*WHAT IS REQUIRED*.
Gather every line below where "this" appears.

*MATERIAL SHOWN*.
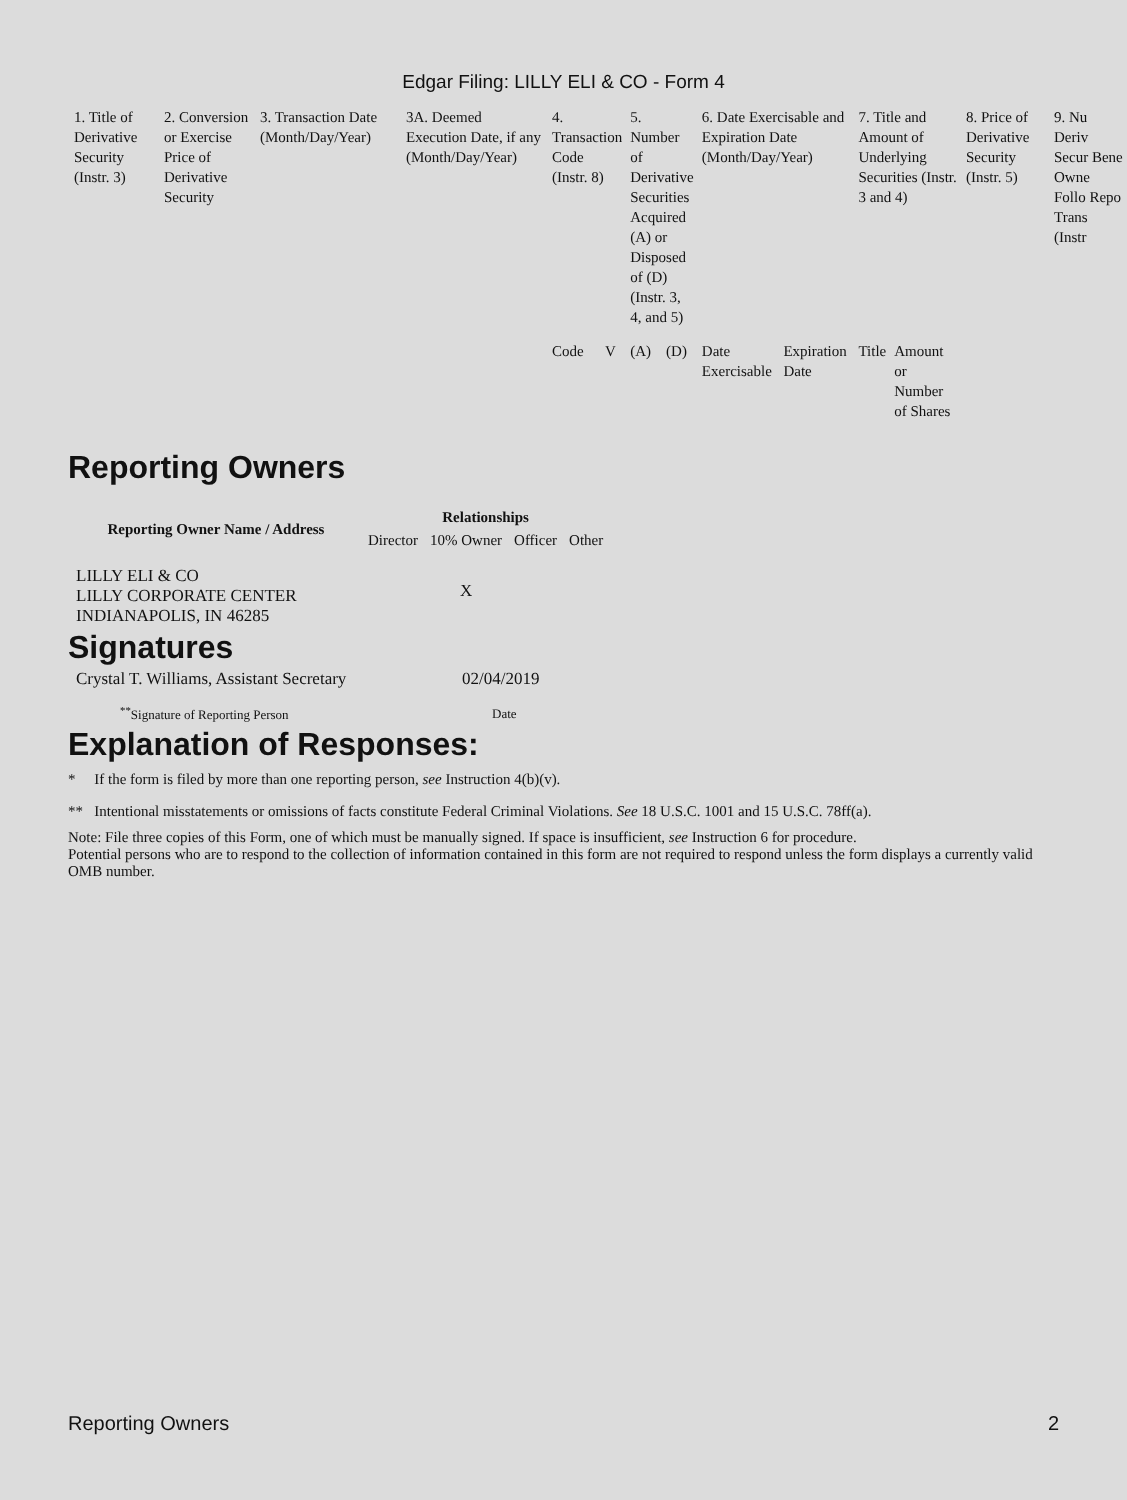Edgar Filing: LILLY ELI & CO - Form 4
| 1. Title of Derivative Security (Instr. 3) | 2. Conversion or Exercise Price of Derivative Security | 3. Transaction Date (Month/Day/Year) | 3A. Deemed Execution Date, if any (Month/Day/Year) | 4. Transaction Code (Instr. 8) | | 5. Number of Derivative Securities Acquired (A) or Disposed of (D) (Instr. 3, 4, and 5) | | 6. Date Exercisable and Expiration Date (Month/Day/Year) | | 7. Title and Amount of Underlying Securities (Instr. 3 and 4) | | 8. Price of Derivative Security (Instr. 5) | 9. Nu Deriv Secur Bene Owne Follo Repo Trans (Instr |
| --- | --- | --- | --- | --- | --- | --- | --- | --- | --- | --- | --- | --- | --- |
| | | | | Code | V | (A) | (D) | Date Exercisable | Expiration Date | Title | Amount or Number of Shares | | |
Reporting Owners
| Reporting Owner Name / Address | Relationships | | | |
| --- | --- | --- | --- | --- |
| | Director | 10% Owner | Officer | Other |
| LILLY ELI & CO LILLY CORPORATE CENTER INDIANAPOLIS, IN 46285 | | X | | |
Signatures
| Crystal T. Williams, Assistant Secretary | 02/04/2019 |
| <sup>**</sup> Signature of Reporting Person | Date |
Explanation of Responses:
* If the form is filed by more than one reporting person, see Instruction 4(b)(v).
** Intentional misstatements or omissions of facts constitute Federal Criminal Violations. See 18 U.S.C. 1001 and 15 U.S.C. 78ff(a).
Note: File three copies of this Form, one of which must be manually signed. If space is insufficient, see Instruction 6 for procedure.
Potential persons who are to respond to the collection of information contained in this form are not required to respond unless the form displays a currently valid OMB number.
Reporting Owners 2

*RESULT BELOW*.
Note: File three copies of this Form, one of which must be manually signed. If space is insufficient, see Instruction 6 for procedure.
Potential persons who are to respond to the collection of information contained in this form are not required to respond unless the form displays a currently valid OMB number.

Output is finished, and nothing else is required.